| To do |
Copy the listing below in full and skip every picture.

[[ Available data, beginning ]]

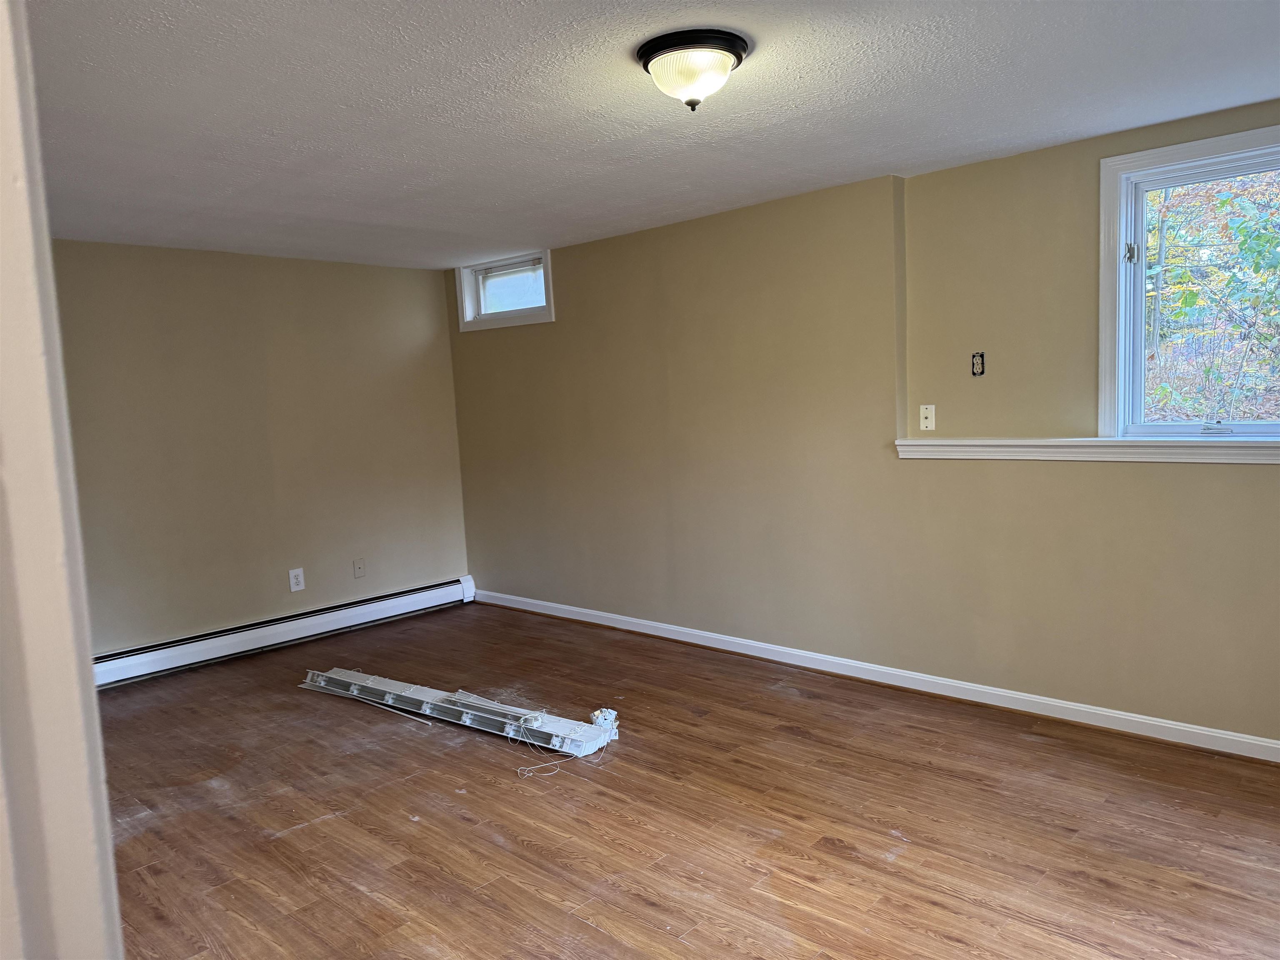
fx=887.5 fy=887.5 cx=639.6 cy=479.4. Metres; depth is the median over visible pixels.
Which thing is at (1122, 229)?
window
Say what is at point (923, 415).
wall plate
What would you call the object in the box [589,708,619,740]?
blind brackets
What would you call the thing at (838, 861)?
floor
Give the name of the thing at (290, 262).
back wall
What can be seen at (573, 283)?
right wall
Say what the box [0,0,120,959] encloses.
door frame
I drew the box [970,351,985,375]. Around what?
electrical outlet
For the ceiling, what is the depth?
2.79 m
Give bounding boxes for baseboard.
[473,588,1279,762]
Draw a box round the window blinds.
[297,665,619,755]
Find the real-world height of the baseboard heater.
0.167 m
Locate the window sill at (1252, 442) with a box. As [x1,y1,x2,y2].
[893,435,1279,463]
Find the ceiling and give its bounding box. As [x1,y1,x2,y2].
[24,0,1279,268]
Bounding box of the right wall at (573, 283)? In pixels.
[447,102,1279,746]
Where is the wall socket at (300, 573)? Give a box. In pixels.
[287,567,305,591]
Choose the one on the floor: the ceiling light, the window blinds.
the window blinds
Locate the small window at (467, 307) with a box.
[455,249,554,331]
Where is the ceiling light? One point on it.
(724, 60)
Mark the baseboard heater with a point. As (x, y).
(417, 595)
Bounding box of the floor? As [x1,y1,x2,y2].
[95,602,1279,959]
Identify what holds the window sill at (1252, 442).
attached to the right wall at (573, 283)
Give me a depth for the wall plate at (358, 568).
5.72 m
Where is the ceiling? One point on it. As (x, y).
(396, 178)
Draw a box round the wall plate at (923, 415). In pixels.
[918,404,936,431]
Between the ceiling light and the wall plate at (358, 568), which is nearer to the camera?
the ceiling light
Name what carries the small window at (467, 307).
in the right wall at (573, 283)
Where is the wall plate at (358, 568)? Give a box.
[352,557,366,578]
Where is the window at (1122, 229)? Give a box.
[1098,121,1279,435]
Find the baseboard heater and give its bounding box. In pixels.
[95,576,474,688]
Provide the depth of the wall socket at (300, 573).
5.39 m
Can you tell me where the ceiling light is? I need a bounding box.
[637,28,749,111]
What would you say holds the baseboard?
attached to the right wall at (573, 283)
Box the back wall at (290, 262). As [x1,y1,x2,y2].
[49,239,468,660]
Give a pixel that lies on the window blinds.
(457, 708)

[[ Available data, end ]]

| Result of this task |
fx=887.5 fy=887.5 cx=639.6 cy=479.4. Metres; depth is the median over visible pixels.
Which thing is at (1122, 229)?
window
Say what is at point (923, 415).
wall plate
What would you call the object in the box [589,708,619,740]?
blind brackets
What would you call the thing at (838, 861)?
floor
Give the name of the thing at (290, 262).
back wall
What can be seen at (573, 283)?
right wall
Say what the box [0,0,120,959] encloses.
door frame
I drew the box [970,351,985,375]. Around what?
electrical outlet
For the ceiling, what is the depth?
2.79 m
Give bounding boxes for baseboard.
[473,588,1279,762]
Draw a box round the window blinds.
[297,665,619,755]
Find the real-world height of the baseboard heater.
0.167 m
Locate the window sill at (1252, 442) with a box. As [x1,y1,x2,y2].
[893,435,1279,463]
Find the ceiling and give its bounding box. As [x1,y1,x2,y2].
[24,0,1279,268]
Bounding box of the right wall at (573, 283)? In pixels.
[447,102,1279,746]
Where is the wall socket at (300, 573)? Give a box. In pixels.
[287,567,305,591]
Choose the one on the floor: the ceiling light, the window blinds.
the window blinds
Locate the small window at (467, 307) with a box.
[455,249,554,331]
Where is the ceiling light? One point on it.
(724, 60)
Mark the baseboard heater with a point. As (x, y).
(417, 595)
Bounding box of the floor? As [x1,y1,x2,y2].
[95,602,1279,959]
Identify what holds the window sill at (1252, 442).
attached to the right wall at (573, 283)
Give me a depth for the wall plate at (358, 568).
5.72 m
Where is the ceiling? One point on it. As (x, y).
(396, 178)
Draw a box round the wall plate at (923, 415). In pixels.
[918,404,936,431]
Between the ceiling light and the wall plate at (358, 568), which is nearer to the camera?
the ceiling light
Name what carries the small window at (467, 307).
in the right wall at (573, 283)
Where is the wall plate at (358, 568)? Give a box.
[352,557,366,578]
Where is the window at (1122, 229)? Give a box.
[1098,121,1279,435]
Find the baseboard heater and give its bounding box. In pixels.
[95,576,474,688]
Provide the depth of the wall socket at (300, 573).
5.39 m
Can you tell me where the ceiling light is? I need a bounding box.
[637,28,749,111]
What would you say holds the baseboard?
attached to the right wall at (573, 283)
Box the back wall at (290, 262). As [x1,y1,x2,y2].
[49,239,468,660]
Give a pixel that lies on the window blinds.
(457, 708)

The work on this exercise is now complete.